WRIQ
- Charles City, Virginia; United States;
- Broadcast area: Richmond; Petersburg;
- Frequency: 89.7 MHz

Programming
- Format: news/talk
- Network: Radio IQ
- Affiliations: BBC World Service; National Public Radio; Public Radio Exchange;

Ownership
- Owner: Virginia Polytechnic Institute and State University; (Virginia Tech Foundation);
- Sister stations: WISE-FM; WVTF; WWVT-FM;

History
- First air date: 2000
- Former call signs: WAUQ (1997–2015); WLRJ (2015–2017); WNVU (2017–2020);
- Call sign meaning: Richmond IQ

Technical information
- Licensing authority: FCC
- Facility ID: 82970
- Class: B
- ERP: 27,000 Watts
- HAAT: 69.6 meters (228 ft)
- Transmitter coordinates: 37°31′40.50″N 77°22′46.90″W﻿ / ﻿37.5279167°N 77.3796944°W

Links
- Public license information: Public file; LMS;
- Website: www.wvtf.org

= WRIQ =

Radio station in Charles City, Virginia

WRIQ, is an NPR member radio station licensed to Charles City, Virginia, and serving the Richmond–Petersburg area. WRIQ is part of the Radio IQ network, simulcasting the NPR news and talk programming of flagship WVTF. WRIQ is owned by Virginia Polytechnic Institute and State University (Virginia Tech) through its fundraising arm, the Virginia Tech Foundation.

==History==
American Family Association launched the station as WAUQ in 2000, relaying its American Family Radio network which featured a mix of Christian teaching and Contemporary Christian music.

On August 18, 2015, Educational Media Foundation purchased the station from the American Family Association for $1.25 million.

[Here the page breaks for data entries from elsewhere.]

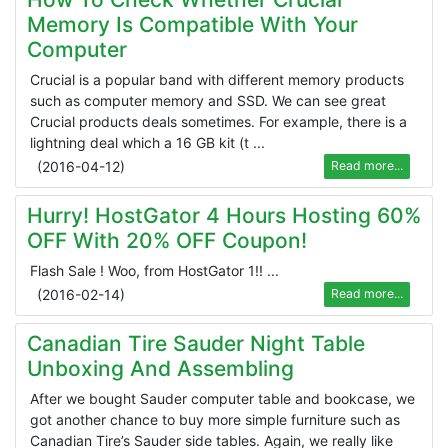
Memory Is Compatible With Your
Computer
Crucial is a popular band with different memory products
such as computer memory and SSD. We can see great
Crucial products deals sometimes. For example, there is a
lightning deal which a 16 GB kit (t ...
(
2016-04-12
)
Read more...
Hurry! HostGator 4 Hours Hosting 60%
OFF With 20% OFF Coupon!
Flash Sale ! Woo, from HostGator 1!! ...
(
2016-02-14
)
Read more...
Canadian Tire Sauder Night Table
Unboxing And Assembling
After we bought Sauder computer table and bookcase, we
got another chance to buy more simple furniture such as
Canadian Tire’s Sauder side tables. Again, we really like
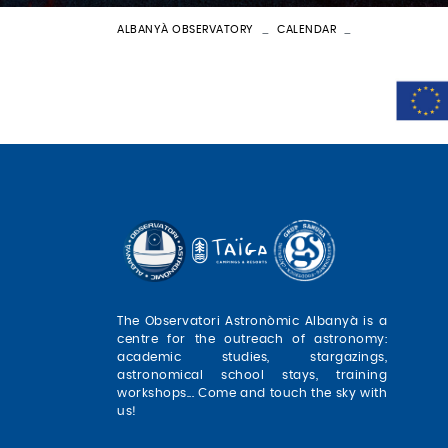
ALBANYÀ OBSERVATORY
CALENDAR
BATEIG ASTRON
The Observatori Astronòmic Albanyà is a
centre for the outreach of astronomy:
academic studies, stargazings,
astronomical school stays, training
workshops... Come and touch the sky with
us!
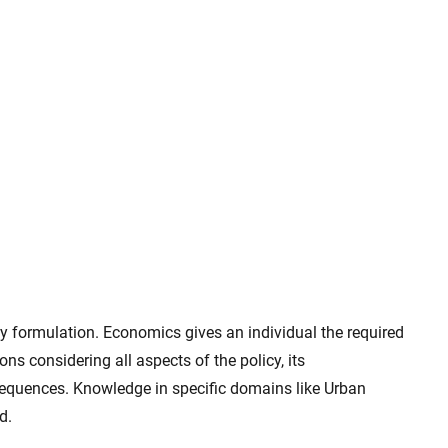
 formulation. Economics gives an individual the required
 considering all aspects of the policy, its
equences. Knowledge in specific domains like Urban
d.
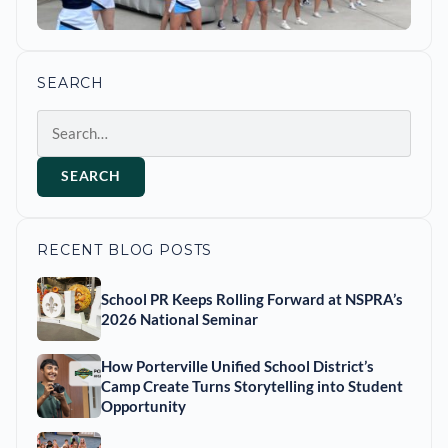
SEARCH
Search
SEARCH
RECENT BLOG POSTS
School PR Keeps Rolling Forward at NSPRA’s
2026 National Seminar
How Porterville Unified School District’s
Camp Create Turns Storytelling into Student
Opportunity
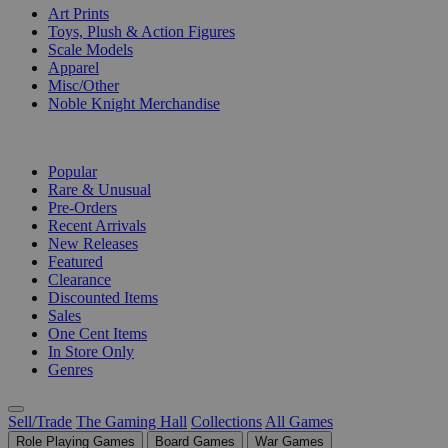
Art Prints
Toys, Plush & Action Figures
Scale Models
Apparel
Misc/Other
Noble Knight Merchandise
COLLECTIONS
Popular
Rare & Unusual
Pre-Orders
Recent Arrivals
New Releases
Featured
Clearance
Discounted Items
Sales
One Cent Items
In Store Only
Genres
Sell/Trade
The Gaming Hall
Collections
All Games
Role Playing Games
Board Games
War Games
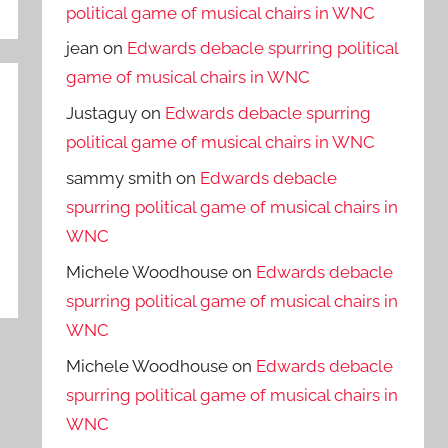
political game of musical chairs in WNC
jean
on
Edwards debacle spurring political
game of musical chairs in WNC
Justaguy
on
Edwards debacle spurring
political game of musical chairs in WNC
sammy smith
on
Edwards debacle
spurring political game of musical chairs in
WNC
Michele Woodhouse
on
Edwards debacle
spurring political game of musical chairs in
WNC
Michele Woodhouse
on
Edwards debacle
spurring political game of musical chairs in
WNC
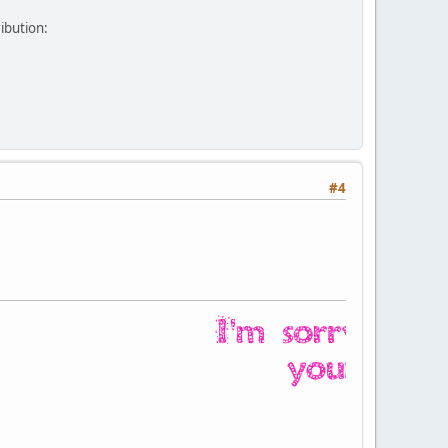
ribution:
#4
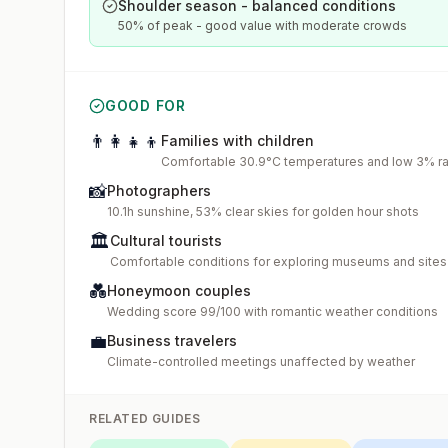
Shoulder season - balanced conditions
50% of peak - good value with moderate crowds
GOOD FOR
👨‍👩‍👧‍👦
Families with children
Comfortable 30.9°C temperatures and low 3% rai
📸
Photographers
10.1h sunshine, 53% clear skies for golden hour shots
🏛️
Cultural tourists
Comfortable conditions for exploring museums and sites
💑
Honeymoon couples
Wedding score 99/100 with romantic weather conditions
💼
Business travelers
Climate-controlled meetings unaffected by weather
RELATED GUIDES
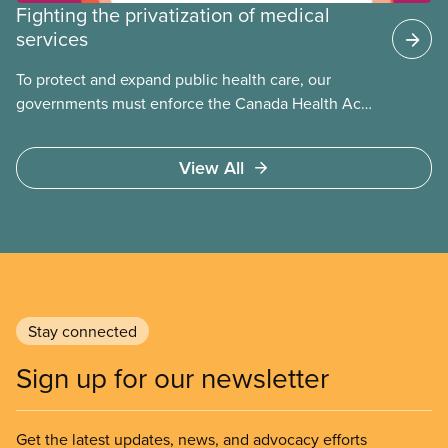
Fighting the privatization of medical
services
To protect and expand public health care, our
governments must enforce the Canada Health Act
and guard against private, for-profit services.
Access to care should be based on medical need,
View All
not ability to pay
Stay connected
Sign up for our newsletter
Get the latest updates, news, and advocacy efforts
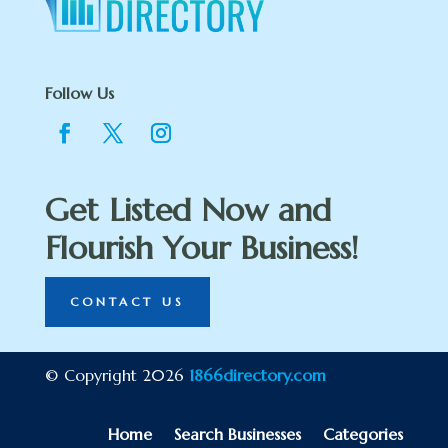
Follow Us
Get Listed Now and
Flourish Your Business!
CONTACT US
© Copyright 2026
1866directory.com
Home
Search Businesses
Categories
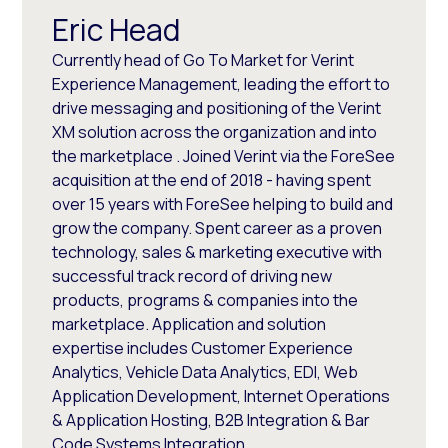
Eric Head
Currently head of Go To Market for Verint
Experience Management, leading the effort to
drive messaging and positioning of the Verint
XM solution across the organization and into
the marketplace . Joined Verint via the ForeSee
acquisition at the end of 2018 - having spent
over 15 years with ForeSee helping to build and
grow the company. Spent career as a proven
technology, sales & marketing executive with
successful track record of driving new
products, programs & companies into the
marketplace. Application and solution
expertise includes Customer Experience
Analytics, Vehicle Data Analytics, EDI, Web
Application Development, Internet Operations
& Application Hosting, B2B Integration & Bar
Code Systems Integration.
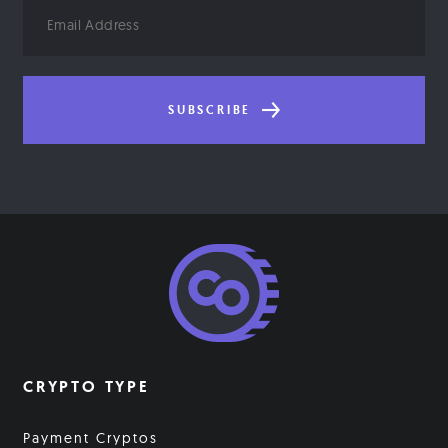
Email
Address
SUBSCRIBE
CRYPTO TYPE
Payment Cryptos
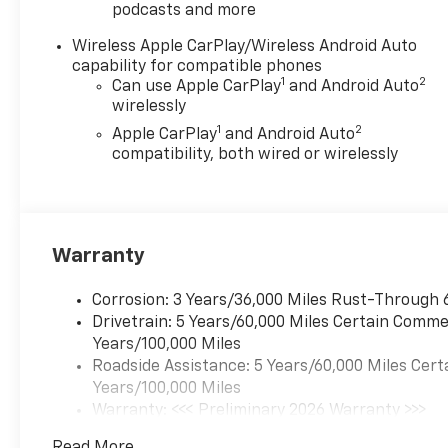
podcasts and more
Wireless Apple CarPlay/Wireless Android Auto
capability for compatible phones
1
2
Can use Apple CarPlay
and Android Auto
wirelessly
1
2
Apple CarPlay
and Android Auto
compatibility, both wired or wirelessly
Warranty
Corrosion: 3 Years/36,000 Miles Rust-Through 
Drivetrain: 5 Years/60,000 Miles Certain Commer
Years/100,000 Miles
Roadside Assistance: 5 Years/60,000 Miles Cert
Years/100,000 Miles
Warranty: <<< Preliminary 2026 Warranty >>>
Basic: 3 Years/36,000 Miles
Read More...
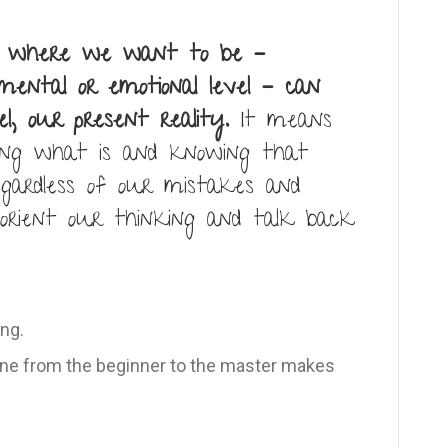
d where we want to be –
 mental or emotional level – can
l, our present reality.
It means
ing what is and knowing that
egardless of our mistakes and
eorient our thinking and talk back
ng.
e from the beginner to the master makes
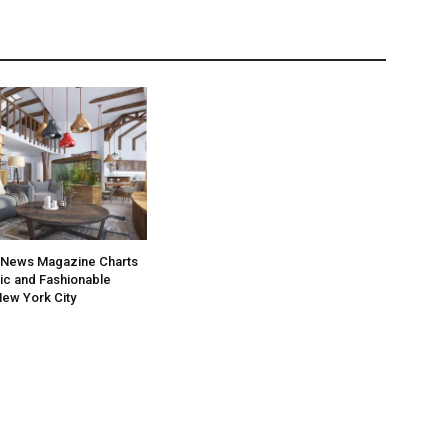
News Magazine Charts
ic and Fashionable
ew York City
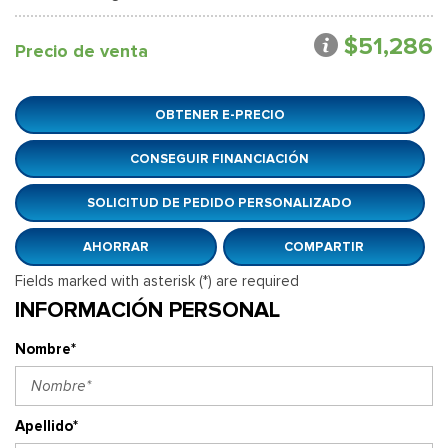
$51,286
Precio de venta
OBTENER E-PRECIO
CONSEGUIR FINANCIACIÓN
SOLICITUD DE PEDIDO PERSONALIZADO
AHORRAR
COMPARTIR
Fields marked with asterisk (*) are required
INFORMACIÓN PERSONAL
Nombre*
Apellido*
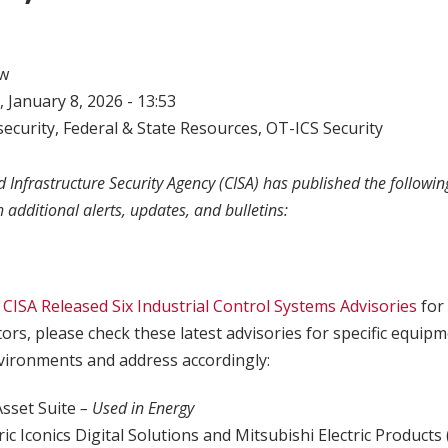
w
 January 8, 2026 - 13:53
ecurity
,
Federal & State Resources
,
OT-ICS Security
 Infrastructure Security Agency (CISA) has published the following
h additional alerts, updates, and bulletins:
,
CISA Released Six Industrial Control Systems Advisories
for
tors, please check these latest advisories for specific equip
ironments and address accordingly:
Asset Suite
– Used in Energy
ric Iconics Digital Solutions and Mitsubishi Electric Products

EMF began relaying its K-Love network on the station, and changed the station's call letters to WLRJ.

On April 17, 2017, WLRJ began stunting with a continuously repeating informational loop informing listeners that K-Love in Richmond had moved, and directing listeners to EMF's recently acquired stations on 98.9 FM (WLFV) and 100.3 FM (WKYV).

On April 26, 2017, WLRJ began relaying EMF's Radio Nueva Vida network. The station changed its call sign to WNVU on December 22, 2017.

On October 10, 2019, EMF reached a deal to sell WNVU to the Virginia Tech Foundation for $2.15 million. EMF had floated Virginia Tech intended to make WNVU part of its main NPR news and talk service, Radio IQ, as part of its effort to expand its reach outside its base in southwestern Virginia. The sale closed on December 27, 2019, and the station began simulcasting Radio IQ programming on January 15, 2020. That same day, the call sign WRIQ was moved from a co-owned Radio IQ station in Lexington, Virginia, which became WIQR.

Since 2009, WVTF had aired its programming on a low-powered translator at 92.5 FM, which is fed by the third HD Radio subchannel of commercial radio station WURV. The purchase of WRIQ gave WVTF a full-powered signal in the Richmond area for the first time, giving much of the area an alternative source for NPR programming alongside Richmond's established NPR member, WCVE-FM. WRIQ operates at only 27,000 watts from a short (by modern broadcasting standards) 228-foot tower east of Richmond, resulting in Petersburg and other close-in suburbs only getting a Grade B signal. Nonetheless, with the addition of WRIQ, the Radio IQ network now provided at least secondary coverage from Wise in the southwestern corner of the Commonwealth to the fringes of Hampton Roads.